Washington Post editors miss the main point about public school reform

The editors of the Washington Post came out yesterday strongly against proposals by D.C. Councilmembers David Grosso and Mary Cheh which would divorce the Office of the State Superintendent of Education from strict Mayoral control.  I agree with the representatives, and have argued that having the Chancellor, Deputy Mayor for Education, and State Superintendent all under the authority of the Mayor inherently injects politics into the traditional schools.  Since the city’s chief executive needs votes to stay in office, the individual in this position will use the office to craft a view of the educational landscape that may not match reality.   Under the system currently in place in the nation’s capital regarding the public schools, it is predictable that a scandal would develop regarding a greatly inflated high school graduation rate.  Unfortunately, in this case, young children suffered because of a structure created by adults.

However, all of the recent controversies around diplomas, admission preference provided to the Chancellor, and residency fraud are not my main interest.  I’m trying to figure out how to quickly increase academic achievement for all of our kids, and especially those that are living in poverty, up to the rates seen by those who reside in our affluent neighborhoods.  Instead of PARCC scores in the teens or twenties I want them in the seventies.  Today.  So how do we get there?

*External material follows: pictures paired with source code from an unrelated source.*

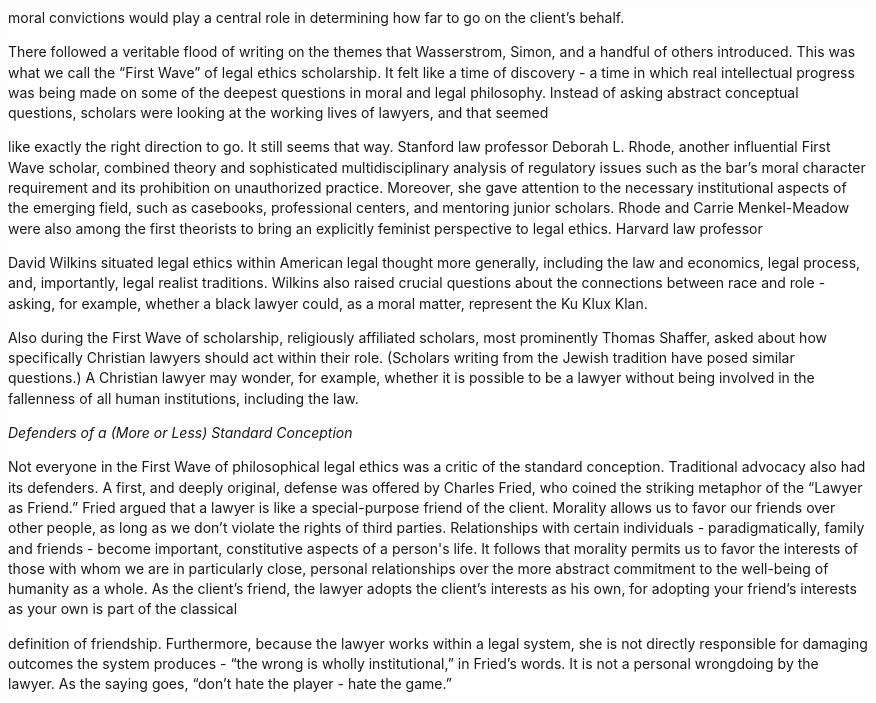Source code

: moral convictions would play a central role in determining how far to go
on the client’s behalf.

There followed a veritable flood of writing on the themes that
Wasserstrom, Simon, and a handful of others introduced. This was what we
call the “First Wave” of legal ethics scholarship. It felt like a time
of discovery - a time in which real intellectual progress was being made
on some of the deepest questions in moral and legal philosophy. Instead
of asking abstract conceptual questions, scholars were looking at the
working lives of lawyers, and that seemed

like exactly the right direction to go. It still seems that way.
Stanford law professor Deborah L. Rhode, another influential First Wave
scholar, combined theory and sophisticated multidisciplinary analysis of
regulatory issues such as the bar’s moral character requirement and its
prohibition on unauthorized practice. Moreover, she gave attention to
the necessary institutional aspects of the emerging field, such as
casebooks, professional centers, and mentoring junior scholars. Rhode
and Carrie Menkel-Meadow were also among the first theorists to bring an
explicitly feminist perspective to legal ethics. Harvard law professor

David Wilkins situated legal ethics within American legal thought more
generally, including the law and economics, legal process, and,
importantly, legal realist traditions. Wilkins also raised crucial
questions about the connections between race and role - asking, for
example, whether a black lawyer could, as a moral matter, represent the
Ku Klux Klan.

Also during the First Wave of scholarship, religiously affiliated
scholars, most prominently Thomas Shaffer, asked about how specifically
Christian lawyers should act within their role. (Scholars writing from
the Jewish tradition have posed similar questions.) A Christian lawyer
may wonder, for example, whether it is possible to be a lawyer without
being involved in the fallenness of all human institutions, including
the law.

*Defenders of a (More or Less) Standard Conception*

Not everyone in the First Wave of philosophical legal ethics was a
critic of the standard conception. Traditional advocacy also had its
defenders. A first, and deeply original, defense was offered by Charles
Fried, who coined the striking metaphor of the “Lawyer as Friend.” Fried
argued that a lawyer is like a special-purpose friend of the client.
Morality allows us to favor our friends over other people, as long as we
don’t violate the rights of third parties. Relationships with certain
individuals - paradigmatically, family and friends - become important,
constitutive aspects of a person's life. It follows that morality
permits us to favor the interests of those with whom we are in
particularly close, personal relationships over the more abstract
commitment to the well-being of humanity as a whole. As the client’s
friend, the lawyer adopts the client’s interests as his own, for
adopting your friend’s interests as your own is part of the classical

definition of friendship. Furthermore, because the lawyer works within a
legal system, she is not directly responsible for damaging outcomes the
system produces - “the wrong is wholly institutional,” in Fried’s words.
It is not a personal wrongdoing by the lawyer. As the saying goes,
“don’t hate the player - hate the game.”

I’m an extremely optimistic person but have to admit here that I don’t see a path forward that will lead our scholars to this endpoint, perhaps ever.  Don’t get me wrong.  There are plenty of great local charter schools that are closing the achievement gap.  They are doing this for hundreds of kids a year.  This is not what I’m talking about.  I want to change the world for the 91,537 students enrolled in all of our public schools.

To reach this state would take a complete rethinking about how we deliver education in this city.  It says much about what institutions are permitted to continue teaching our young people and expand, and which need to immediately close their doors.  Let’s be honest with each other this morning.  Without naming specific individuals because that may upset them, do you see any of our leaders across the traditional or charter school sectors making the argument for this type of transformation?  The answer is sadly no.

We need a Michael Bloomberg, Joel Klein, or Michelle Rhee to come to the rescue.  Someone who is willing to fight the fight despite the political bruises that will be received by those fiercely protecting the status quo.  A new hero that will sacrifice his or her time and energy for the betterment of our society.  An individual who will decide to show that it can be done.

Until this knight in shining armor comes along I’m willing to wait.  But I’m inpatient and now I’m pacing around the room.  I know we can do this, I really do.  The only question is when?